*** Opening PROVIDED RECORDS ***
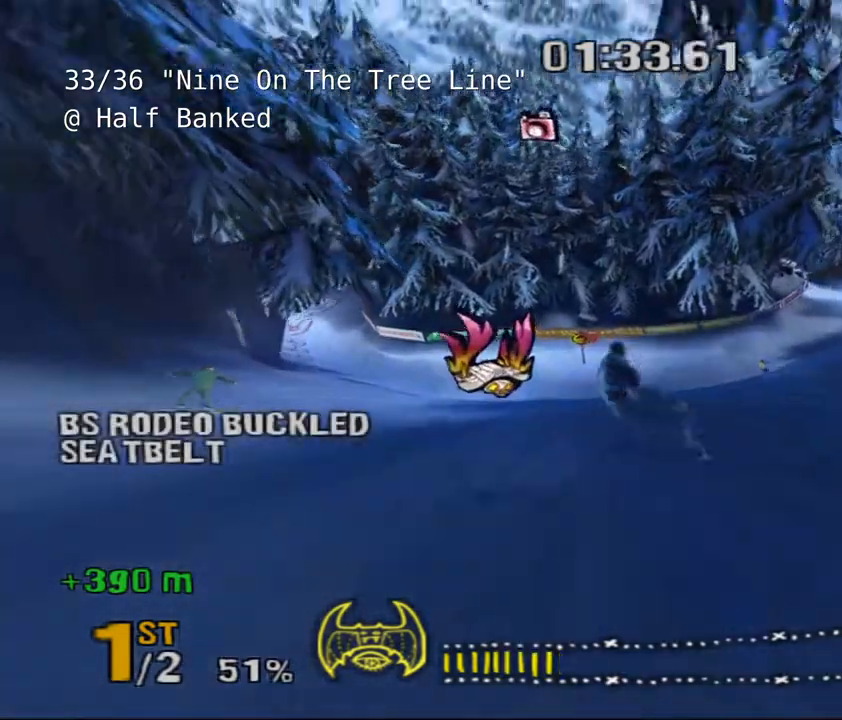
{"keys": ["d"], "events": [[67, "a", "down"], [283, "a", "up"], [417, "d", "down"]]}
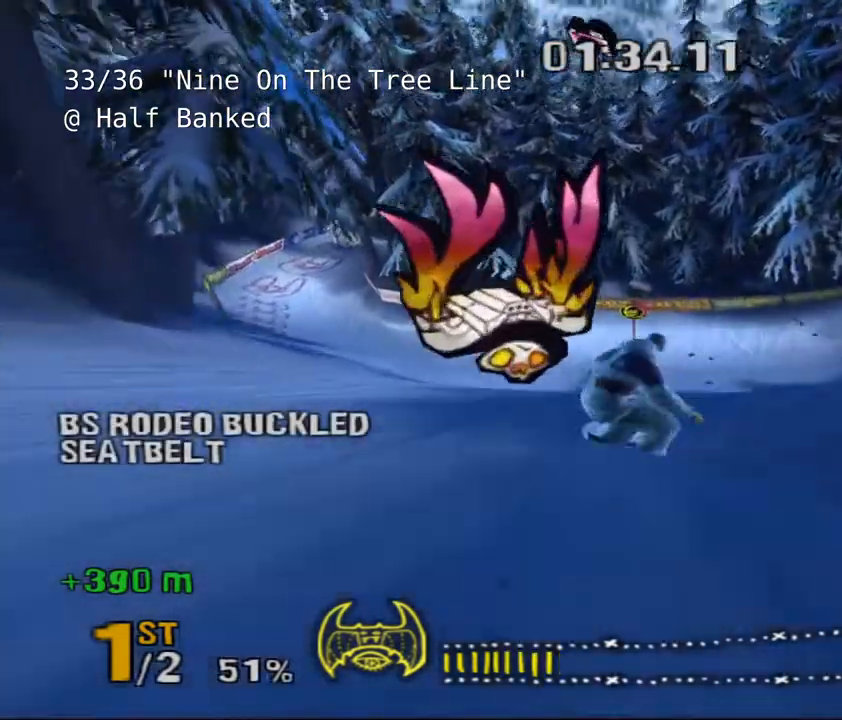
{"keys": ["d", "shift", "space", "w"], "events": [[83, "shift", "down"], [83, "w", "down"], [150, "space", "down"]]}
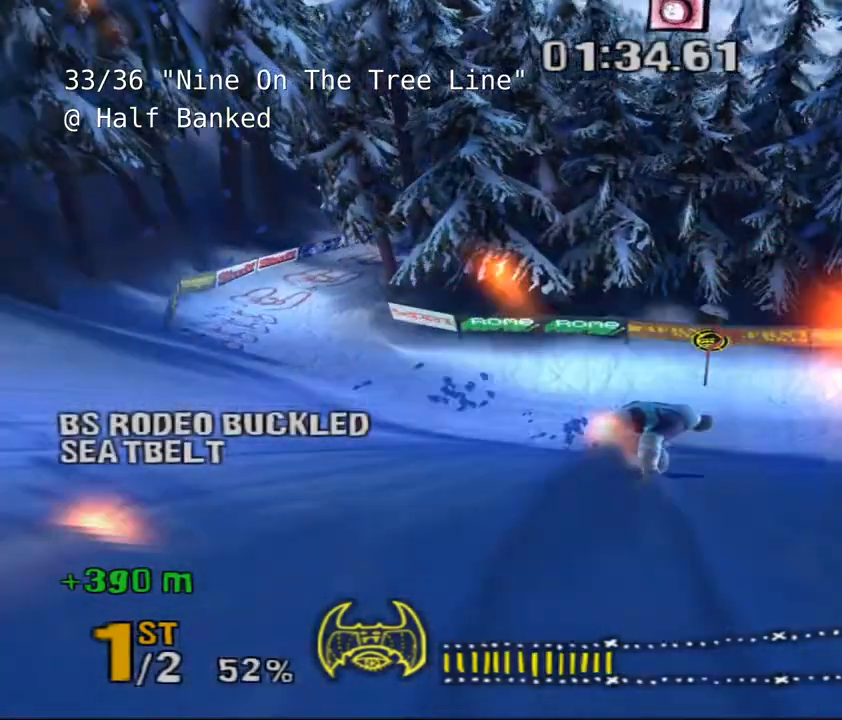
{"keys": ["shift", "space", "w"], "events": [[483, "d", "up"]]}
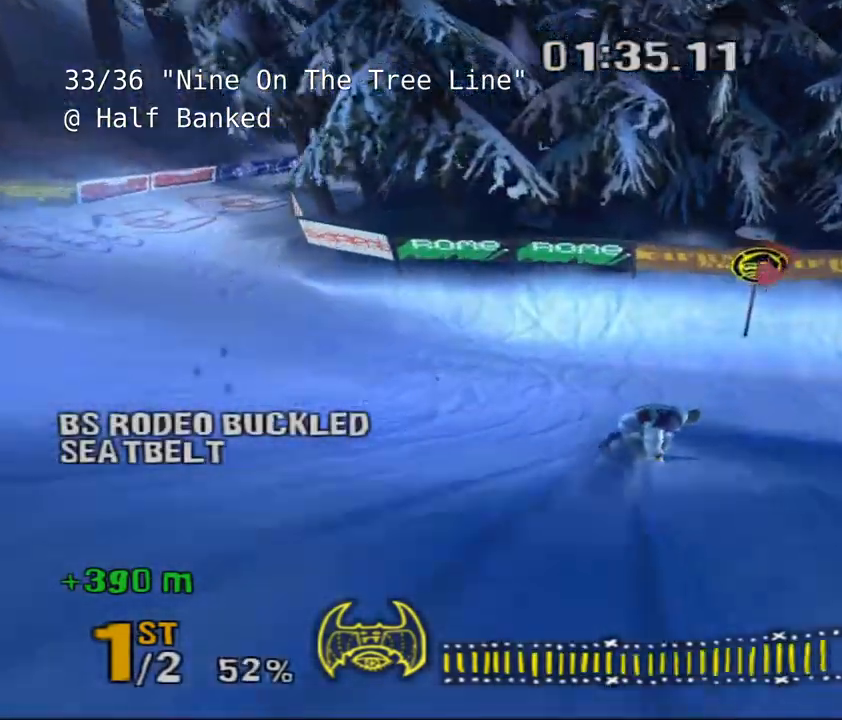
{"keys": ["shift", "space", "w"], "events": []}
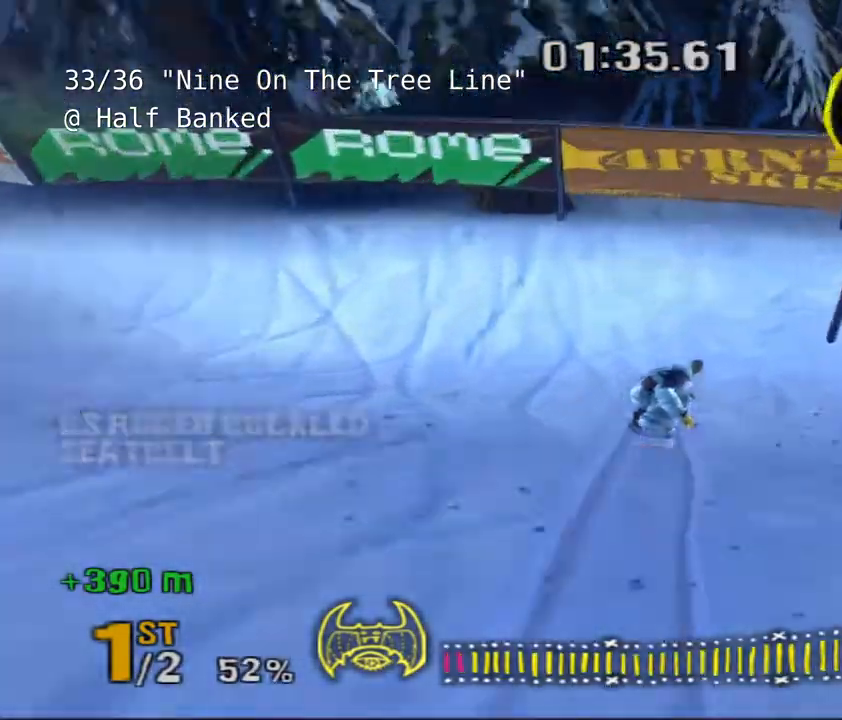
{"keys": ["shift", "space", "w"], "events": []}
*** Closing PROVIDED RECORDS ***
WORK ITEM: Reproduce each line of the records exactly, omitting any picture.

SOLUTION FOR THIS EXERCISE:
{"keys": ["d"], "events": [[67, "a", "down"], [283, "a", "up"], [417, "d", "down"]]}
{"keys": ["d", "shift", "space", "w"], "events": [[83, "shift", "down"], [83, "w", "down"], [150, "space", "down"]]}
{"keys": ["shift", "space", "w"], "events": [[483, "d", "up"]]}
{"keys": ["shift", "space", "w"], "events": []}
{"keys": ["shift", "space", "w"], "events": []}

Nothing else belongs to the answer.